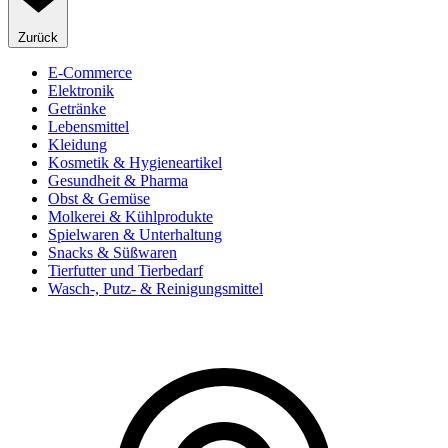
Zurück
E-Commerce
Elektronik
Getränke
Lebensmittel
Kleidung
Kosmetik & Hygieneartikel
Gesundheit & Pharma
Obst & Gemüse
Molkerei & Kühlprodukte
Spielwaren & Unterhaltung
Snacks & Süßwaren
Tierfutter und Tierbedarf
Wasch-, Putz- & Reinigungsmittel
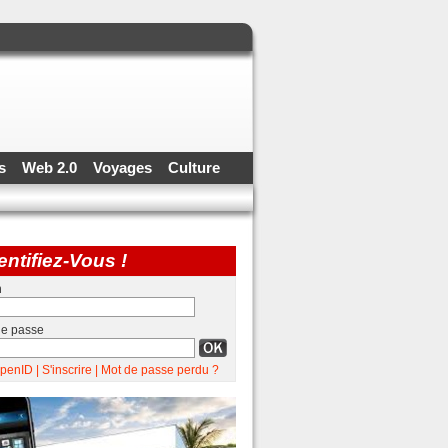
ss
Web 2.0
Voyages
Culture
entifiez-Vous !
n
de passe
penID
|
S'inscrire
|
Mot de passe perdu ?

- What this task involves
Can you transcribe, word for word, every line of text in the entries above, leaving the pictures out of your answer?

- Response to the exercise
Zurück
E-Commerce
Elektronik
Getränke
Lebensmittel
Kleidung
Kosmetik & Hygieneartikel
Gesundheit & Pharma
Obst & Gemüse
Molkerei & Kühlprodukte
Spielwaren & Unterhaltung
Snacks & Süßwaren
Tierfutter und Tierbedarf
Wasch-, Putz- & Reinigungsmittel
ss
Web 2.0
Voyages
Culture
entifiez-Vous !
n
de passe
penID
|
S'inscrire
|
Mot de passe perdu ?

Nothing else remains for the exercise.